Yunus İçuz

Personal information
- Date of birth: 27 March 1983 (age 43)
- Place of birth: Balıkesir, Turkey
- Height: 1.78 m (5 ft 10 in)
- Position: Attacking midfielder

Team information
- Current team: Balıkesirspor (assistant coach)

Youth career
- 1999–2001: Balıkesirspor

Senior career*
- Years: Team / Apps / (Gls)
- 2000–2001: Balıkesirspor
- 2001–2004: Kartalspor
- 2004–2006: Maltepespor
- 2006–2007: Balıkesirspor
- 2007–2008: Darıca GB
- 2008–2011: Balıkesirspor
- 2011–2014: Kırklarelispor / 74 / (7)
- 2014: Nazilli Belediyespor / 9 / (0)

Managerial career
- 2017–2018: Balıkesirspor (youth)
- 2018: Balıkesirspor (U21 assistant)
- 2018–2019: Balıkesirspor (assistant)
- 2020: Balıkesirspor (assistant)
- 2020–2021: Akhisarspor (assistant)
- 2021–2022: Akhisarspor (assistant)
- 2022–: Balıkesirspor (assistant)
- 2022: Balıkesirspor (caretaker)

= Yunus İçuz =

Turkish footballer (born 1983)

Yunus İçuz (born 27 March 1983) is a Turkish professional football coach and a former player who played as an attacking midfielder.

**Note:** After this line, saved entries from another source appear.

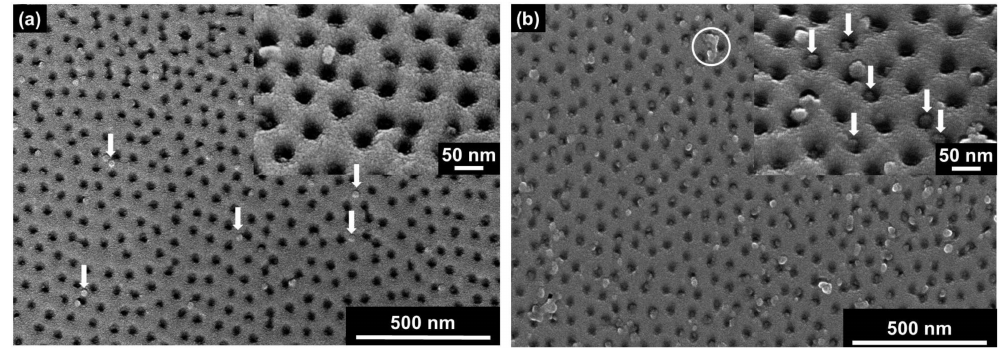
Figure 6. Concentration gradient-driven versus electrophoresis-driven insertion of TMV nanodiscs into SSM pores. ( a ) SEM image of a membrane after the 24-h diffusion experiment; ( b ) the membrane two hours after the electrophoresis experiment using a potential of +100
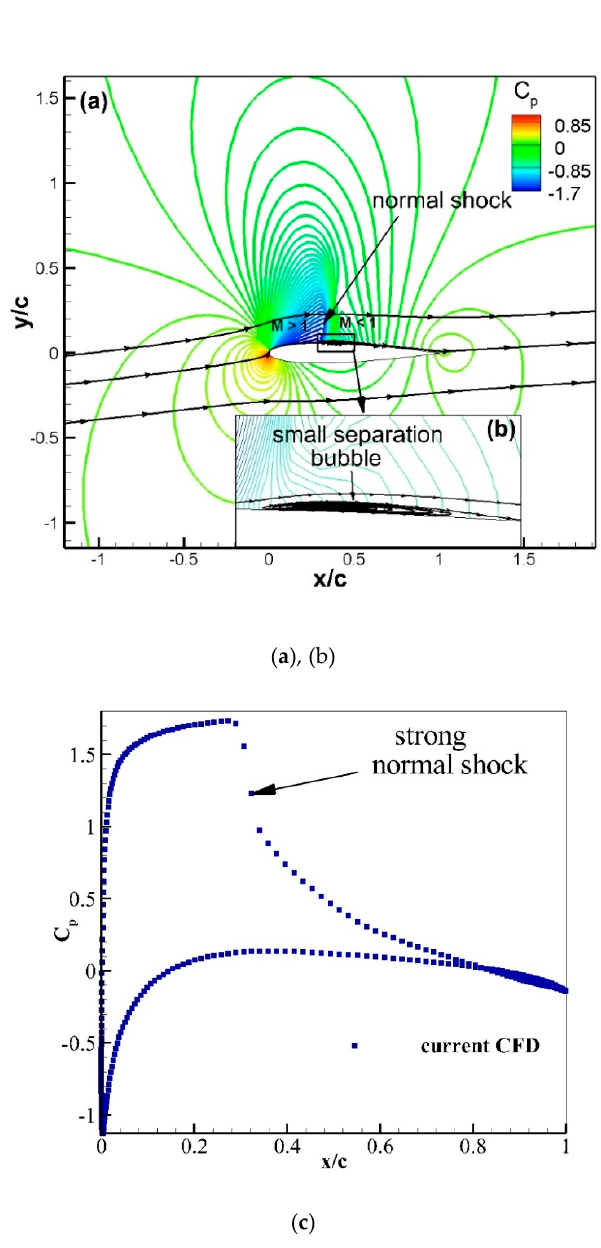
Figure 10. ( a ) Computed coefficient of pressure contours with subfigure ( b ) depicting the shock boundary layer interaction separation bubble. ( c ) Computed surface pressure coefficient for the NACA0012 airfoil at Mach = 0.7 and Re ∞ = 9 × 10 6 at an angle of attack = 4.8°.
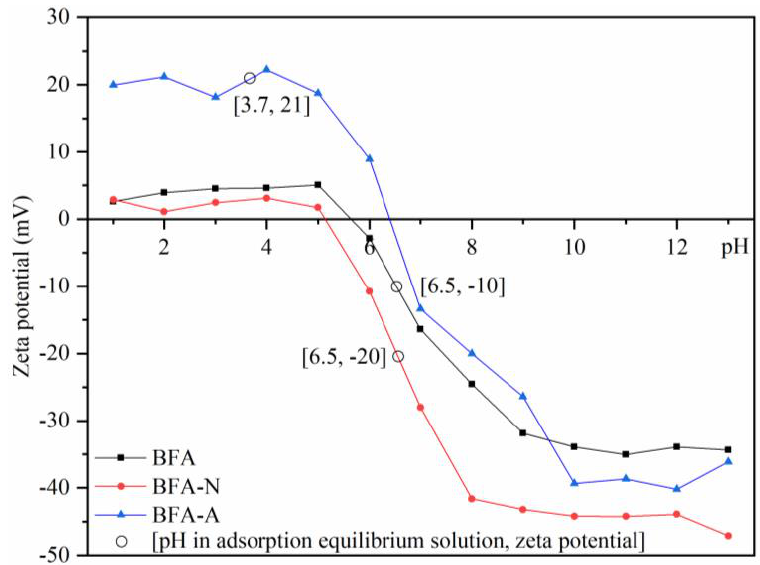
Figure 4. Zeta potentials of BFA, BFA-N, and BFA-A as a function of solution pH.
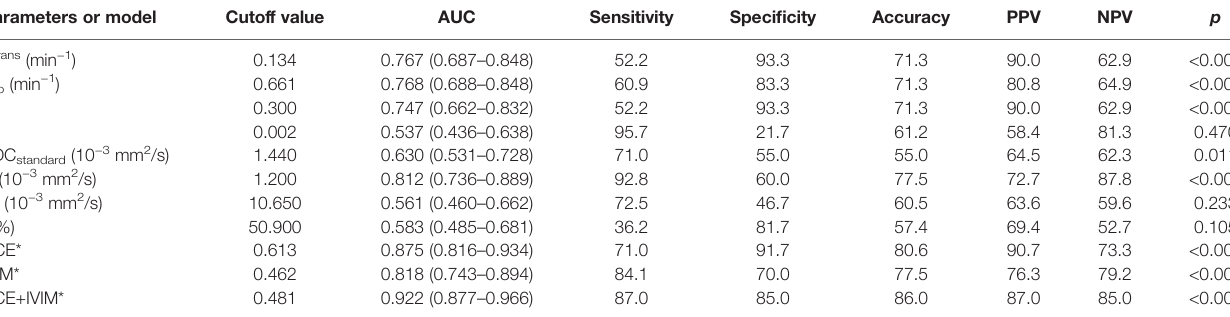
TABLE 4 | Diagnostic performance of DCE-MRI and IVIM-DWI quantitative parameters and their combinations in discriminating treatment response to NCT in LAGC patients. Parameters or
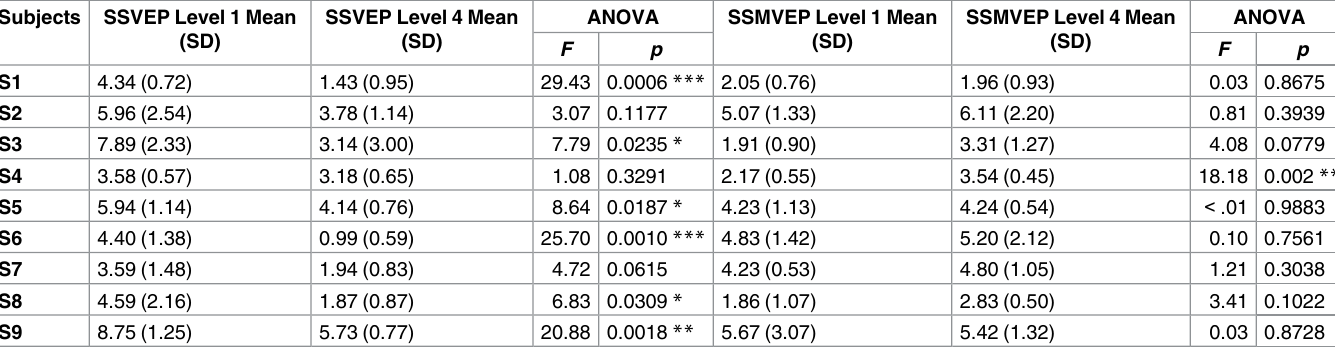
SNR variations under fatigue level 1 and 4 for individual subjects were listed in Table 2. Fig 6 presented the normalized power indices α , θ and θ + α for each of flickering SSVEP-BCI and motion-reversal SSMVEP-BCI conditions over nine subjects. The ongoing EEG has been proven to be closely related to changes in the level of fatigue in previous studies [13,29]. In the present study, the spectral powers of α , θ and θ + α over the first and last five Table 2. Statistical summary of the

He is an assistant coach with Balıkesirspor.

==Club career==
He started his career in Balıkesirspor but he signed his first professional contract with Kartalspor (2001–04, 42 match 5 goals) and then he also played for Maltepespor (2004–06, 14 match 3 goals), Balıkesirspor (2006–07, 20 match 1 goal), Darıca Gençlerbirliği (2007–08, 18 match 1 goal).

He became a popular player among Balkes supporters due to his goal-scoring performances and positive rapport with fans.

Sometimes he is known as Yunus İçöz in media.